《東京都|自衛隊基地周辺でドローンを飛ばす許可:矢野事務所》
東京都で自衛隊基地周辺を飛行する場合、小型無人機等飛行禁止法に基づく全国基準に加え、基地ごとの運用が異なるケースがあります。
行政書士として確認すべき要点を簡潔にまとめています。

このページで分かること
小型無人機等飛行禁止法
正式名称を「重要施設の周辺地域の上空における小型無人機等の飛行の禁止に関する法律」という小型無人機禁止法は、航空法と並ぶ二大ドローン法の一つで、文字通り国の重要施設上空でのドローン飛行を禁止する法律です。
自衛隊基地等の防衛施設もこの法律の適用を受けます。
指定する施設
①国の重要な施設等
国会議事堂、内閣総理大臣官邸、最高裁判所、皇居等、危機管理行政機関の庁舎、対象政党事務所
②対象外国公館等
③対象防衛関係施設(令和元年改正で追加)
④対象空港
⑤対象原子力事業所
⑥大会会場等
⑦空港
詳細は下記の警察庁HPに掲載されています。
小型無人機等飛行禁止法に基づく対象施設の指定関係(警察庁関連HP)
小型無人機等飛行禁止法に関する警察からのお知らせ(警察庁関連HP)
飛行禁止区域
ドローンの飛行が禁止されておる空域は、対象施設の敷地又は区域及びその周囲おおむね300メートルの地域の上空です。(2025年の改定検討で1000mに拡大される案が出ています)
施設の上空をレッドゾーン、施設の周囲約300mをイエローゾーンと呼ばれています。

飛ばせる例外ケース
これらの禁止空域でも以下のケースでは小型無人機禁止法は適用外となり飛行が許可されます。
②土地の所有者等が当該土地の上空において行う飛行であること
③土地の所有者の同意を得た者が、同意を得た土地の上空において行う飛行であること
④国又は地方公共団体の業務を実施するために行う飛行であること
ただし、以下の場所を飛行させる場合には②と③についても対象施設の管理者の同意が必要です。

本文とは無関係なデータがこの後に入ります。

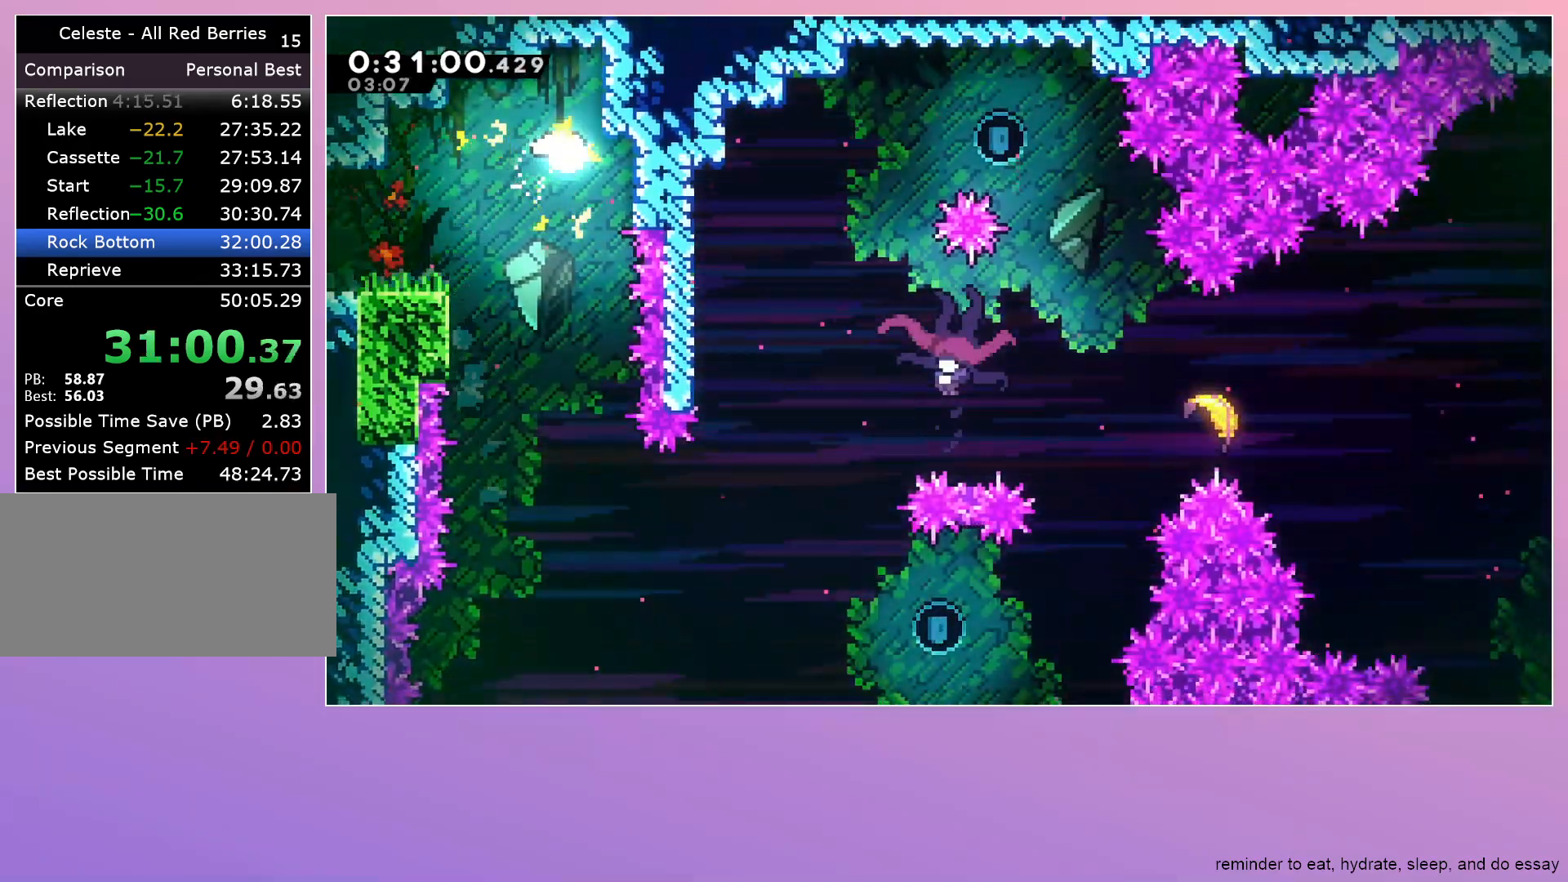
{"keys": ["down", "right"], "events": [[500, "right", "down"]]}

対象防衛関係施設及び対象空港の敷地又は区域の上空(レッドゾーン)
自衛隊施設への同意申請書
国の重要施設地して圧倒的に多い「自衛隊施設」の場合は「小型無人機等の飛行に関する同意申請書」という専用の様式が用意されています。
例外飛行に必要な通報手続き
48時間前までに警察へ通報書を
小型無人機禁止法の適用外の飛行を行う場合、都道府県公安委員会への事前通報(警察署経由)が必要とされています。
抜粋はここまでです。